After the scene was secured, law enforcement found a black Mercedes C sedan in the parking lot that was registered to a man believed to be Alissa's relative. A green rifle case was in the front passenger compartment. One of the victims was found in a vehicle parked next to the Mercedes, according to the affidavit.

When Arvada Police Department detectives went to Alissa's home on Monday night, they stopped the vehicle of a woman leaving the home and interviewed her. She told detectives that she had been in a year-long relationship with a relative of Alissa, and had married that relative in the past month. She said that Alissa had been playing with what looked a machine gun in the house about two days before, according to the affidavit.

The only charge Alissa had faced previously was for a third-degree assault, a misdemeanor, that occurred Nov. 27, 2017, while he was in high school. He "cold-cocked" the victim in a classroom and then punched him several more times after the victim had called him racial names weeks earlier, according to a police report. Alissa was issued a court summons for the incident in February 2018.

The victim in that case released a statement on Monday via his attorney:

"Our hearts go out to the victims, their families, and the community of the senseless domestic attack in Boulder. While the community searches for answers to why and how, the family of Alex Kimose, the victim of an Assault by Alissa in 2017, wishes to clear the record. As corroborated by the police investigation and independent investigation consisting of over 30 interviews from witnesses regarding the Assault for which Alissa was convicted, Alex Kimose never bullied Alissa or used any racial slur. The attack was unprovoked. Alissa plead guilty to 3rd degree assault and we stand by that conviction."

The affidavit in Monday's shooting described Alissa as a white male, 5 feet, 6 inches tall, and 200 pounds, with brown hair and green eyes.

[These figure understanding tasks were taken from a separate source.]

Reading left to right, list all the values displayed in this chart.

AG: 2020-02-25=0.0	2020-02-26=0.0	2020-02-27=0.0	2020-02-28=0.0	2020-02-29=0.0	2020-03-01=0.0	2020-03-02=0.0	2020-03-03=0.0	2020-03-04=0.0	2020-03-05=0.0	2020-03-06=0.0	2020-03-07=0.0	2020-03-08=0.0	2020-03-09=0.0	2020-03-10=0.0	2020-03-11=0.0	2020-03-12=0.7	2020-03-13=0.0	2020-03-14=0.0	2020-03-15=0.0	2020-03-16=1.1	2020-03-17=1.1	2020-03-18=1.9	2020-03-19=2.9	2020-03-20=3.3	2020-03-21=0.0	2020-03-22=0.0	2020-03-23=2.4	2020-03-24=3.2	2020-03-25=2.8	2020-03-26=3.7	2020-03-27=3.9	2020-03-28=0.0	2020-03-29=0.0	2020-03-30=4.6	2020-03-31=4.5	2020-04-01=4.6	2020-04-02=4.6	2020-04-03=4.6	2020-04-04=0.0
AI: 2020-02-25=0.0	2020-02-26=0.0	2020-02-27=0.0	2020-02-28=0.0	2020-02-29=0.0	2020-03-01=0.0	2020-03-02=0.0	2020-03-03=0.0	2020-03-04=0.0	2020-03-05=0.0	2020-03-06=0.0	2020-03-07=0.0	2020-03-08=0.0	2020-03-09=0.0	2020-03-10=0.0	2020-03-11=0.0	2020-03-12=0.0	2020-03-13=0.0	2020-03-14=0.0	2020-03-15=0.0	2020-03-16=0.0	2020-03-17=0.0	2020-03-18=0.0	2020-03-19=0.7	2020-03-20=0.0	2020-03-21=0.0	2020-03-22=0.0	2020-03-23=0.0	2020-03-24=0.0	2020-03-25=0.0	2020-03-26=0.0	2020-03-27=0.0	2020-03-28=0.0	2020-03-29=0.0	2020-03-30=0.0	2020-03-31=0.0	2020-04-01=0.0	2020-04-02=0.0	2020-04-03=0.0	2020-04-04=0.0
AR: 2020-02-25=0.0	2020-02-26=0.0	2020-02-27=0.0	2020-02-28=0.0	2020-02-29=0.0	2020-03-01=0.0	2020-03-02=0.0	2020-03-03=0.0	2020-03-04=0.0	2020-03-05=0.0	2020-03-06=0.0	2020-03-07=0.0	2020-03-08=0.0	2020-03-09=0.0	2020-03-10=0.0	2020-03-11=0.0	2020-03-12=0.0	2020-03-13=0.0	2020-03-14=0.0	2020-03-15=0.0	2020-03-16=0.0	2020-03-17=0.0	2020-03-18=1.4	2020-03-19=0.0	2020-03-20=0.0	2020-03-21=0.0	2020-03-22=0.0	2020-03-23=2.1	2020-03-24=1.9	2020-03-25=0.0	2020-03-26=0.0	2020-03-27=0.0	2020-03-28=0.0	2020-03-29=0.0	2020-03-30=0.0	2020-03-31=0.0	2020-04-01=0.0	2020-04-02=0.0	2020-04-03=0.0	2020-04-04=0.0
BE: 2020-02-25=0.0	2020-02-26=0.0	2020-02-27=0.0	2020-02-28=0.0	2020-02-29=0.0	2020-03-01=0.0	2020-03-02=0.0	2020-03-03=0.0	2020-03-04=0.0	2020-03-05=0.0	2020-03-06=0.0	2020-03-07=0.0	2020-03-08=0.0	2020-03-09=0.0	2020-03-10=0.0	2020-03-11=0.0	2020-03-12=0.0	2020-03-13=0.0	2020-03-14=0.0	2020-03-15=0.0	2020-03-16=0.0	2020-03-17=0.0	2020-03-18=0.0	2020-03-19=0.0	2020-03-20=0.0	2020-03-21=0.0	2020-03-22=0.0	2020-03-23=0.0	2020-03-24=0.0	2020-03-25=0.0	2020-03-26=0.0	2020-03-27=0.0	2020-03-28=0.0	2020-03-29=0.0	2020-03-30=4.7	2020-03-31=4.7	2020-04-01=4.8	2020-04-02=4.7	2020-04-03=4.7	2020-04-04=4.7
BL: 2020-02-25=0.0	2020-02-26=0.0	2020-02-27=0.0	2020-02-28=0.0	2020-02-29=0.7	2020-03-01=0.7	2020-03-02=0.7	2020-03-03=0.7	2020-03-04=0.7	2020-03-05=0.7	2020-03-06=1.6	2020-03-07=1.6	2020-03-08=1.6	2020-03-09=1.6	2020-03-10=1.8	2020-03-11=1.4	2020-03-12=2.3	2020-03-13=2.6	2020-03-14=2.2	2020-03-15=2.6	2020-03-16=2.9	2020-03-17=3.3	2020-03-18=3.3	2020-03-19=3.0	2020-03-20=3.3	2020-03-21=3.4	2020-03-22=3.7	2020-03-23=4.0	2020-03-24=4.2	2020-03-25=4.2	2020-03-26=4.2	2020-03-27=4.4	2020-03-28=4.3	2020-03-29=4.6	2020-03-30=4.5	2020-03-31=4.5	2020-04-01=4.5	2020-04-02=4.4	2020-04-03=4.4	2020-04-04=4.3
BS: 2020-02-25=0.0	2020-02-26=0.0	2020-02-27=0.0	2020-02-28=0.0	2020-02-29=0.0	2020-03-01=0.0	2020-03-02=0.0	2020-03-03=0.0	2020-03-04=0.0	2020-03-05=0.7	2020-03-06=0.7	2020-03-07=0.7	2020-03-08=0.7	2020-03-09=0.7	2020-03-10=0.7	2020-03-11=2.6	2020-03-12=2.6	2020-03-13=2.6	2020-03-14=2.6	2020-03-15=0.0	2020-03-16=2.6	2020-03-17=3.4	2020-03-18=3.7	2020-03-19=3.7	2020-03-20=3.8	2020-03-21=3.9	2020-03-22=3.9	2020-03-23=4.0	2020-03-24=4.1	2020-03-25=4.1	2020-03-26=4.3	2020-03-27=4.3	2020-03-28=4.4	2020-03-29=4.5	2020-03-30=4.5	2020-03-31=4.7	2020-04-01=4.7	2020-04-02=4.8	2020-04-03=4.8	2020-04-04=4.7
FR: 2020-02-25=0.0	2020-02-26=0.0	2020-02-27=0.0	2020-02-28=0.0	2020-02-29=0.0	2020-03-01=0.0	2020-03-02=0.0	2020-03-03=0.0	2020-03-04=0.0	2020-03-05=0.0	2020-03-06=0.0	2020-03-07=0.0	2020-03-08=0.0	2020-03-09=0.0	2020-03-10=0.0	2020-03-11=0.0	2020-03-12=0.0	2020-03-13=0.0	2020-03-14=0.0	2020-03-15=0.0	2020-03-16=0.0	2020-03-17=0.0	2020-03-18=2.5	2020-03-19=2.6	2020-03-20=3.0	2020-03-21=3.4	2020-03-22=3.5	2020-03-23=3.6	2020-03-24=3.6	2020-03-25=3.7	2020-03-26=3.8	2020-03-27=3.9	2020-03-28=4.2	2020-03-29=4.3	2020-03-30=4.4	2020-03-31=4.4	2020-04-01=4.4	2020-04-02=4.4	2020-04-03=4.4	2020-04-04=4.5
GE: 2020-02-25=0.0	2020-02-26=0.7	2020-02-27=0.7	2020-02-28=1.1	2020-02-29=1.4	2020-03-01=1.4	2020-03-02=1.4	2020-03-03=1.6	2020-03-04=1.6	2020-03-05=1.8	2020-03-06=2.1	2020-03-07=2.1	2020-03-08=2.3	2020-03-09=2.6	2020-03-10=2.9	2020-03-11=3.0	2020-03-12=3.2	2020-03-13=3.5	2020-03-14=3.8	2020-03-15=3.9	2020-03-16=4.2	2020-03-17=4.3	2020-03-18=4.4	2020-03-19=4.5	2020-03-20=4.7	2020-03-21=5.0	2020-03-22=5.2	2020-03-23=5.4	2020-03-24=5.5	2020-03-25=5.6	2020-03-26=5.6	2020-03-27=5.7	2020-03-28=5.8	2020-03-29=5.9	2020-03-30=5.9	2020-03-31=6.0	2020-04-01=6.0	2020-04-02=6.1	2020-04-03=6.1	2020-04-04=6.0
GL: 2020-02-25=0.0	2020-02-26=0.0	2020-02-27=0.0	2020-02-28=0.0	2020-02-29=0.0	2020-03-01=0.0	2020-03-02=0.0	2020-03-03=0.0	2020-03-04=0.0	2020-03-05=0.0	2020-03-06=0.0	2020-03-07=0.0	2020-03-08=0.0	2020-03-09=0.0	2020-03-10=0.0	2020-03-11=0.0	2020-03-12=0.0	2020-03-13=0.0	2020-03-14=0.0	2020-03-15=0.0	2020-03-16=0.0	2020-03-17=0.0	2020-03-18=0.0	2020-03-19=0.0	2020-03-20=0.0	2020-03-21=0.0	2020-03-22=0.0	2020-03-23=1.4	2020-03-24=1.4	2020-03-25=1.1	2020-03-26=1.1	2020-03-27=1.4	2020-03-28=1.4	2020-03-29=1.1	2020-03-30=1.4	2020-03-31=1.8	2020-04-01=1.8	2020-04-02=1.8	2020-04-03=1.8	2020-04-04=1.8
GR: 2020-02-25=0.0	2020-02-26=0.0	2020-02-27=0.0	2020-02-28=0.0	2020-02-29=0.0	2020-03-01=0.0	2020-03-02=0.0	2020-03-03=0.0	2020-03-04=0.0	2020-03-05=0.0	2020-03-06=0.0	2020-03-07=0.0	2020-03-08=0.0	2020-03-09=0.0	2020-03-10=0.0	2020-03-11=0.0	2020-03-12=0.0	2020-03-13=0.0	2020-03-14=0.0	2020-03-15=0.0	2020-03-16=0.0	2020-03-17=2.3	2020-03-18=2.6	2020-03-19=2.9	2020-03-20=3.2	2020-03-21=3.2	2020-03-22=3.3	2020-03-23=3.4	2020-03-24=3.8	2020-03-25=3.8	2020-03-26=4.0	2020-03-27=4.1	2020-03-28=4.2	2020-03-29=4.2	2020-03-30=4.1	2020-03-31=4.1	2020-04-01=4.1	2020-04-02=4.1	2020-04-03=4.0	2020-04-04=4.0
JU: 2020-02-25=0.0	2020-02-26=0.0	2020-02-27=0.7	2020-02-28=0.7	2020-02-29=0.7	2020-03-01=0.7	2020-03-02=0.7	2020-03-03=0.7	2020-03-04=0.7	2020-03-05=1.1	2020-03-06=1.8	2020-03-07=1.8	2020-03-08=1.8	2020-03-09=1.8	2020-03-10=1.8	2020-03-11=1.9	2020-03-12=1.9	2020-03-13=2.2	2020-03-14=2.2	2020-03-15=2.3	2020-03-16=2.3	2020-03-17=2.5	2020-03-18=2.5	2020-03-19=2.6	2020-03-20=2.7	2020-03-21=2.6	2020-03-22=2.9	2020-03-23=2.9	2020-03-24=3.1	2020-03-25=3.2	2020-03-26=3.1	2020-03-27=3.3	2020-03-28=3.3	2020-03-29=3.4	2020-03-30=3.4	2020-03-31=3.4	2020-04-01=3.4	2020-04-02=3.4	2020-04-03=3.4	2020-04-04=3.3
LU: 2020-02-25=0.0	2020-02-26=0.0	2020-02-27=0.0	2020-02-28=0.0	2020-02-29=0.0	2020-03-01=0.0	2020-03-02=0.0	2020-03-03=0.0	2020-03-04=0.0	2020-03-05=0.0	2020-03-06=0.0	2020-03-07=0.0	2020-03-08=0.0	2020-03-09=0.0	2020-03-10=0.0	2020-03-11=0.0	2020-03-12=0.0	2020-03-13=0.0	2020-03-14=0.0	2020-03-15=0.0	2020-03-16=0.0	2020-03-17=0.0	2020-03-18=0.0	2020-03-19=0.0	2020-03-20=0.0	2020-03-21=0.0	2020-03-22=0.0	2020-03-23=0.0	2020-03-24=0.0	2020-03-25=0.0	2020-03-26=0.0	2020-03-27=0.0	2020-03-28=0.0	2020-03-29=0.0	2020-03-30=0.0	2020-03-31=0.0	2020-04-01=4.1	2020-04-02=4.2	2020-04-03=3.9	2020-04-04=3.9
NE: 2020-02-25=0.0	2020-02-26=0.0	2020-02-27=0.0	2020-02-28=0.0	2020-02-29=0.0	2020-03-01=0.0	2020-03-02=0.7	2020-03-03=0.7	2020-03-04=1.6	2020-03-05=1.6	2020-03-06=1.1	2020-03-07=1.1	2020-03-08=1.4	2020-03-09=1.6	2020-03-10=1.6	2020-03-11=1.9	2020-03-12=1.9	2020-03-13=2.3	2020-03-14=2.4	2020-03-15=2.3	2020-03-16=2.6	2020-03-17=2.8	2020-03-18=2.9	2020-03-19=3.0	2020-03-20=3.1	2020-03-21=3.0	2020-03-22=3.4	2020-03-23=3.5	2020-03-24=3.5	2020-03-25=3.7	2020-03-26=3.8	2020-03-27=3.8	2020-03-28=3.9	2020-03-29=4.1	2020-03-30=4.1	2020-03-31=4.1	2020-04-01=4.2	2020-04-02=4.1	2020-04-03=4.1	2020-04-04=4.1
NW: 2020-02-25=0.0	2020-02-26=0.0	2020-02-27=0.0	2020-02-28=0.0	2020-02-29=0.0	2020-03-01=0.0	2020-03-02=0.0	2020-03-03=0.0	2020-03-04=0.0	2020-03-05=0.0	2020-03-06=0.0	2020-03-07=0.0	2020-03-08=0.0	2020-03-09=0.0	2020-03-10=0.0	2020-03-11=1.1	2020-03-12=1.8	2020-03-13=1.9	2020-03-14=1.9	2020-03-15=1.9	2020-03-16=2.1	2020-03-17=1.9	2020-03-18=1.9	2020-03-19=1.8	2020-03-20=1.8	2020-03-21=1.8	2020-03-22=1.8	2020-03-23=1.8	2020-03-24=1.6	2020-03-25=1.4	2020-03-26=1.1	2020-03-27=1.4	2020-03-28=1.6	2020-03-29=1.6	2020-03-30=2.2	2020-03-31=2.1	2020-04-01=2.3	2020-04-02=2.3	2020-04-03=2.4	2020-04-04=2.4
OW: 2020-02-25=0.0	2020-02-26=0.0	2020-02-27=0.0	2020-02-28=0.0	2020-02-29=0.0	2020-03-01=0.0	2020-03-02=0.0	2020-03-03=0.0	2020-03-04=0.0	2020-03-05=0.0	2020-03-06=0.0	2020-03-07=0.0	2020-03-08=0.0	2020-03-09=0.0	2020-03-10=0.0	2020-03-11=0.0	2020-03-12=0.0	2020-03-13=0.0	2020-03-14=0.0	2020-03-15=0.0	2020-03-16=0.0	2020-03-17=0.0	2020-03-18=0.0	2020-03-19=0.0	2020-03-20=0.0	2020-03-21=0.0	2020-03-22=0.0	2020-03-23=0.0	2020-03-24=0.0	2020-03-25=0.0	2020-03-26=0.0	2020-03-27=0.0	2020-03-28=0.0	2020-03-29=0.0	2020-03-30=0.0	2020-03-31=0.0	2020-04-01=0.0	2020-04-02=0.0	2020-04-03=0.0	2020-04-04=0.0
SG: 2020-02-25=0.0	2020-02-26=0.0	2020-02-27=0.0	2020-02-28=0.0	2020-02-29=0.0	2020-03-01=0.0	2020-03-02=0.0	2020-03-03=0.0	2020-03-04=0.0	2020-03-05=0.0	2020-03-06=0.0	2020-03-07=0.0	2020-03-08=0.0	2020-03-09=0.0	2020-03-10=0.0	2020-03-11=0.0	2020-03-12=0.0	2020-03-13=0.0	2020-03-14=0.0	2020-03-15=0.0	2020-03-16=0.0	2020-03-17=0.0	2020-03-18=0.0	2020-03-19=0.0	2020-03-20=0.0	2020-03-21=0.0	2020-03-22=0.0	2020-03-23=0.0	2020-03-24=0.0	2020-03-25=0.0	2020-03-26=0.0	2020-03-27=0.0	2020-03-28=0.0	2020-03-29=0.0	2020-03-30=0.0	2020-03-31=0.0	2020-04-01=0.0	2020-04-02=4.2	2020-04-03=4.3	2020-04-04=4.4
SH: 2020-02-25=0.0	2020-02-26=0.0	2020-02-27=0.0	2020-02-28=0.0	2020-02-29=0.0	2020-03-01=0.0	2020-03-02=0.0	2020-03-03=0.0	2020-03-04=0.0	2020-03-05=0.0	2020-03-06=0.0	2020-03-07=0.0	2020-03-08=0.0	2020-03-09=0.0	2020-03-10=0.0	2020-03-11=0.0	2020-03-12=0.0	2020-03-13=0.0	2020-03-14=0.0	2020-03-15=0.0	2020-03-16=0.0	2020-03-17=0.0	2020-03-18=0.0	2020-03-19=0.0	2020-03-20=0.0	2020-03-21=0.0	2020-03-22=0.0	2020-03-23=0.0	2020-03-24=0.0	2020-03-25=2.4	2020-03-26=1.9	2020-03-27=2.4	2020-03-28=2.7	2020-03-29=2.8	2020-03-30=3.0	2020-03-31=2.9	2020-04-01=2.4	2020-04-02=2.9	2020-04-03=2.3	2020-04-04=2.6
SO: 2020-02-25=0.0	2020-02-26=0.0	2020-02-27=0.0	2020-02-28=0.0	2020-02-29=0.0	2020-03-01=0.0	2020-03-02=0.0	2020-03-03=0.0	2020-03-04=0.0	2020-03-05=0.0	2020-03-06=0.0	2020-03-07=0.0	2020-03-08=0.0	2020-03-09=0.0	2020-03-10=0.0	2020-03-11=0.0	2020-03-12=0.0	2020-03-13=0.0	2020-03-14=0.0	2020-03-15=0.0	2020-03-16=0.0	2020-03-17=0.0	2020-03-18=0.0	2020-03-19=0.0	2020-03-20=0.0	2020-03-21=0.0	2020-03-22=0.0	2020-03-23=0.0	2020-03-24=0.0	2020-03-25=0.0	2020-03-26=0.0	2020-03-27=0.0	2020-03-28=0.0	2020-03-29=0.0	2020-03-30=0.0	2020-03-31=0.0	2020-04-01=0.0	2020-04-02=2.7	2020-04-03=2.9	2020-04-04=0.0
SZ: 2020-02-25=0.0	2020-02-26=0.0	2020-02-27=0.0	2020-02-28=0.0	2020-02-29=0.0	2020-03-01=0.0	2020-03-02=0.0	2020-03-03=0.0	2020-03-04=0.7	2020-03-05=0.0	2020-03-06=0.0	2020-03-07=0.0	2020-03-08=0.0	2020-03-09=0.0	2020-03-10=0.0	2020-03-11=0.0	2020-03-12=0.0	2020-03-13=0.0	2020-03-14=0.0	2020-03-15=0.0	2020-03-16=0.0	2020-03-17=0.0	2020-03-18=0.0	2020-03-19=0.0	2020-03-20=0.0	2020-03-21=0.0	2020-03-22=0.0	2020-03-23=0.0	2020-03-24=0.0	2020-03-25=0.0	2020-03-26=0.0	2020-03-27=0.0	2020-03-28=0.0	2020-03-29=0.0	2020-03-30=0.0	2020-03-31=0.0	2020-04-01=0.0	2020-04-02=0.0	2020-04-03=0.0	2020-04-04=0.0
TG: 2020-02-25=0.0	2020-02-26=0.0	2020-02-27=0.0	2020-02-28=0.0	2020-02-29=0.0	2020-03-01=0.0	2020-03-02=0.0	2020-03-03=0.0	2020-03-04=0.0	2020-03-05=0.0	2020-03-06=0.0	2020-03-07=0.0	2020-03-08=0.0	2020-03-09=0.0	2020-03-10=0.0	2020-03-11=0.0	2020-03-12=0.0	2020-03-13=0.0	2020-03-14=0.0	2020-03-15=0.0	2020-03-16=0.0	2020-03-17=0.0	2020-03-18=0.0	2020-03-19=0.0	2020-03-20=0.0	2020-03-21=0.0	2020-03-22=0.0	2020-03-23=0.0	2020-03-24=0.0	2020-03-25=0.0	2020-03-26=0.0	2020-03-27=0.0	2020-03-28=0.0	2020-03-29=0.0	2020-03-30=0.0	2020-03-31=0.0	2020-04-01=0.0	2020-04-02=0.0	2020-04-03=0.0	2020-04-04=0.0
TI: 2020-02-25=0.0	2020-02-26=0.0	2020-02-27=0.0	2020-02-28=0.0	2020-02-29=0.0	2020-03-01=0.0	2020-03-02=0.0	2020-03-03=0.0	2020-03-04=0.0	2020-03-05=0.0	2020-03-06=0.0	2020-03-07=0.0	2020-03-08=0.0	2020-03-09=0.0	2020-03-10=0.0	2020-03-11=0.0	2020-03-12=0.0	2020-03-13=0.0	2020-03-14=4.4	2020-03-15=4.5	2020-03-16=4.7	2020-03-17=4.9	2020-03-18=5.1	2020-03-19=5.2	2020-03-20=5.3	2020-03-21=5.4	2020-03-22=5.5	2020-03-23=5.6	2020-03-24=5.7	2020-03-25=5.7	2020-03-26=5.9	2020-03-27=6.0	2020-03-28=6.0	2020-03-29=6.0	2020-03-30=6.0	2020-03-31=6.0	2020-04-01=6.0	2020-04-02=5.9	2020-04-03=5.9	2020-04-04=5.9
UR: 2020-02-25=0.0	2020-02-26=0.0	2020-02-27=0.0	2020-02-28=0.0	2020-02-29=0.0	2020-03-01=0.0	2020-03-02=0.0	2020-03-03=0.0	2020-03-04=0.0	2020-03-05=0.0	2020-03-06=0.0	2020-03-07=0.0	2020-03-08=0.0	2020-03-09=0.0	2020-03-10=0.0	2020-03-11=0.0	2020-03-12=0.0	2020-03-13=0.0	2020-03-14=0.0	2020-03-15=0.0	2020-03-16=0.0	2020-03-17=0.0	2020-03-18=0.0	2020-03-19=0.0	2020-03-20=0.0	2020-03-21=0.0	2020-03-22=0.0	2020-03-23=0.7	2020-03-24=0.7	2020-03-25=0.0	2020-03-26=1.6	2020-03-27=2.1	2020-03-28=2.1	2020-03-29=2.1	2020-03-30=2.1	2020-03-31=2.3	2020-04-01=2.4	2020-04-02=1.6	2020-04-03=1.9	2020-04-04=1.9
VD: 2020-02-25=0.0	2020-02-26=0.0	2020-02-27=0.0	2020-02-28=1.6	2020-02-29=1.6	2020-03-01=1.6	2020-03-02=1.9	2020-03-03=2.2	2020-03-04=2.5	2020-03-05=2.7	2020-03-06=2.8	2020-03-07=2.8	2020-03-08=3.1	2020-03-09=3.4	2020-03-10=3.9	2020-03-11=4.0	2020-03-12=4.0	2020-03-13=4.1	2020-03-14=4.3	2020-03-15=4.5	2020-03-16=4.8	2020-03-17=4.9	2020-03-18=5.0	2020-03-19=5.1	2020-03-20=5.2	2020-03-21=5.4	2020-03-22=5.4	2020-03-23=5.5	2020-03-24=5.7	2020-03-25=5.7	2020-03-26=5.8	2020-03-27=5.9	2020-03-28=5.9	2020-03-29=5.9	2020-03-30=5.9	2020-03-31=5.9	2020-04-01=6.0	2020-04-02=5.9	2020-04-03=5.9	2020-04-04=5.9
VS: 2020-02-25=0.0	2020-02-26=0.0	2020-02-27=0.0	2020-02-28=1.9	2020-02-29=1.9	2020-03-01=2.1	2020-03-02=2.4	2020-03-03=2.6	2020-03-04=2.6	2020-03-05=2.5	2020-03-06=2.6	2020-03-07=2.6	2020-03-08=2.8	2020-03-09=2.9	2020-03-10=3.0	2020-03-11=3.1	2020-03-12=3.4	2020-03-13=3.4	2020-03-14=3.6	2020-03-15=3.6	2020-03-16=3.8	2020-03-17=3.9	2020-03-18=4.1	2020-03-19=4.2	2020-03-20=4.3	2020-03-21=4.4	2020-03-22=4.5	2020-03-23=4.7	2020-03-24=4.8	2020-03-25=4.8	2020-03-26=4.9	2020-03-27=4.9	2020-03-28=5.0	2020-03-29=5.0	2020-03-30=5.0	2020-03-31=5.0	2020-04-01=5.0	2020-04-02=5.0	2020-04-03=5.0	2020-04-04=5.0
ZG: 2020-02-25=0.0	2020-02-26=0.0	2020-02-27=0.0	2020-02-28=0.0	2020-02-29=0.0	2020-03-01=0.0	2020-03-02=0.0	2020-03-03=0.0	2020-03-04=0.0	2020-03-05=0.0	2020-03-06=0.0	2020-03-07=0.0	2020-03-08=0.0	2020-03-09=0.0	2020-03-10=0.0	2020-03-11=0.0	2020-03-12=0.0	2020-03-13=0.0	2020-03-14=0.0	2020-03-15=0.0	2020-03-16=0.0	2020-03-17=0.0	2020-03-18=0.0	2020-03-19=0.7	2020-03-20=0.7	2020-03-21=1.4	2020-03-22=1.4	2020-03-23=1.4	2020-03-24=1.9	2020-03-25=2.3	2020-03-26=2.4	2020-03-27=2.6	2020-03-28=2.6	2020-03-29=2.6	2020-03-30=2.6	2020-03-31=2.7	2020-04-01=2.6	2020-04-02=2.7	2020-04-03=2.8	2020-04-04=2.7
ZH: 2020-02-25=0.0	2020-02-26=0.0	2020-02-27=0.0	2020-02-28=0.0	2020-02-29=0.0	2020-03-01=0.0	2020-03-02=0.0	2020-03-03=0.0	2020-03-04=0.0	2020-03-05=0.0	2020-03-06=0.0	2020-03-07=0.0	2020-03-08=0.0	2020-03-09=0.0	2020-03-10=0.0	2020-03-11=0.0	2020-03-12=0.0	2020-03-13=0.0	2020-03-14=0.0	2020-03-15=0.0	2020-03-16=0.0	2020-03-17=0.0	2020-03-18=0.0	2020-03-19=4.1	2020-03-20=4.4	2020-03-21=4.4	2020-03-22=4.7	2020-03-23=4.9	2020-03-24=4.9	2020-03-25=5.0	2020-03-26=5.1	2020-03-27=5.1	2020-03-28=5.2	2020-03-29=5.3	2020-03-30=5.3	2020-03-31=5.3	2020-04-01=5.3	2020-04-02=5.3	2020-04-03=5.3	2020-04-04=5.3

No motive has been determined for the shooting, according to Boulder's police chief, however, NBC News reports that several law enforcement officials said Alissa appears to have a history of mental health problems, which may have been a significant factor in the shooting. Those same officials said, according to NBC, that "there is not, at this point, evidence that the shooting was an act of terrorism or a hate crime."